In recent months, Carle says, many companies have been surfacing offering indoors GPS capabilities, either for 3rd party apps as an SDK, like Polestar does, or as an end-user app. Carle says it’s not nearly accurate enough to produce value, and the barrier to entry to the market is high, as the tinkering with algorithms for indoor positioning can take time. As a gross over-simplification, indoor positioning works by taking information from static frequency-emitting objects (like wifi hotspots, bluetooth objects, RFIDs, LED lights, etc.) and approximating the distance from that object to the individual (or their smartphone, in this case). After picking up millions of data points and distance relationships, indoor positioning tools can use a smartphone’s position to objects around it to approximate the user’s location. Of course, with smartphone components like accelerometers available, this can add to the precision of the toolset.

Given that their flagship product, NAO Cloud, is already getting data from 53 million square feet of malls in Europe, CDG airport, and, very soon, a large mall operator in the US, Pole Star is constantly gathering new data and improving its algorithm for indoor positioning. They are making use of Bluetooth Low Energy & other non-wifi positioning technologies that Carle says are essential.

He also pointed out that while some companies have come out using LED-based indoor positioning (IPS based off of LED lights that transmit information in lightwaves), this is a technology that Pole Star explored years ago and determined that the LED technology did not have wide-spread enough adoption to be worth investing in.

Pole Star’s NAO Cloud is currently available on both iOS and Android, available as an SDK to integrate into 3rd party applications. Their patent-pending “Blind” crowdsourcing engine allows users to continue to gather data over time, improving the engine’s accuracy constantly. Implementation of the service is entirely autonomous and can be done within a few hours.

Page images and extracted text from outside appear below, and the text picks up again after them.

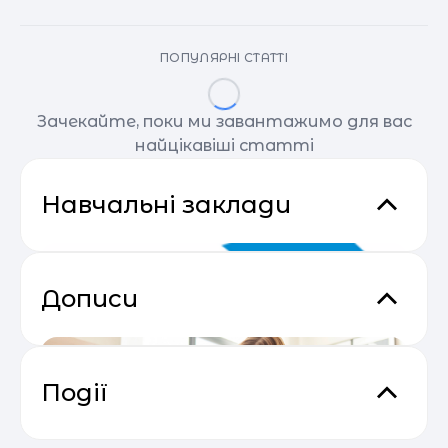
ПОПУЛЯРНІ СТАТТІ
Зачекайте, поки ми завантажимо для вас
найцікавіші статті
Навчальні заклади
Дописи
Події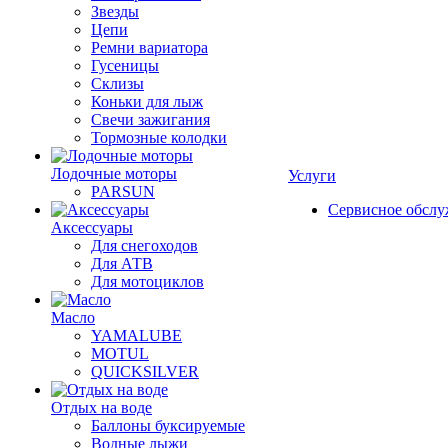
Звезды
Цепи
Ремни вариатора
Гусеницы
Склизы
Коньки для лыж
Свечи зажигания
Тормозные колодки
Лодочные моторы
Услуги
PARSUN
Сервисное обсл
Аксессуары
Для снегоходов
Для АТВ
Для мотоциклов
Масло
YAMALUBE
MOTUL
QUICKSILVER
Отдых на воде
Баллоны буксируемые
Водные лыжи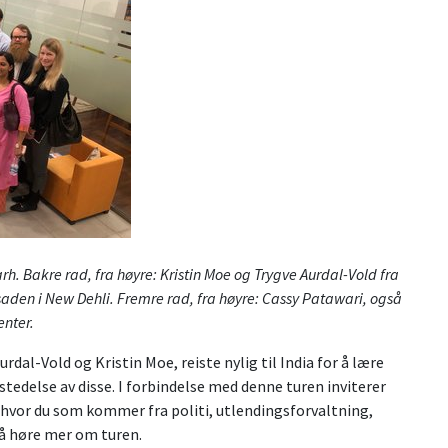
h. Bakre rad, fra høyre: Kristin Moe og Trygve Aurdal-Vold fra
saden i New Dehli. Fremre rad, fra høyre: Cassy Patawari, også
enter.
dal-Vold og Kristin Moe, reiste nylig til India for å lære
edelse av disse. I forbindelse med denne turen inviterer
, hvor du som kommer fra politi, utlendingsforvaltning,
l å høre mer om turen.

The value behind IPS – Local Commerce

It’s a magic word – “local commerce” – and it’s at the heart of IPS. Carle talked about the wealth of data that NAO Cloud is generating – the most obvious is being able to push messages to users when they are right in front of a store – that’s the big fish. But then add on the the ability to tell retail store owners where users go before and after they come to your store. Future integration with mobile payments solutions could literally track 1000s of shoppers’ routes through shopping malls – the kind of data that retail chains will definitely pay for. Knowing where to position your next store in relation to competitors or complementary stores in order to optimize revenue – that’s a value you can measure and it strikes at the heart of Local Commerce.

From a user-perspective,  I didn’t immediately see the value of IPS. Sure, i’d love to know the most direct route through the maze that is Forum Les Halles in order to get to the cinema, but that’s not a killer feature for me, so why would Forum Les Halles pay annually to have that in their mobile app. Now I see – i’m not the end-user, the retail stores are.

I’m sure we’ll eventually hit the “invading my personal space” point, but, personally, I don’t have a problem with that. I mean, if I didn’t want retail stores tracking my every move, I wouldn’t have a Club Card for every retail store I go to.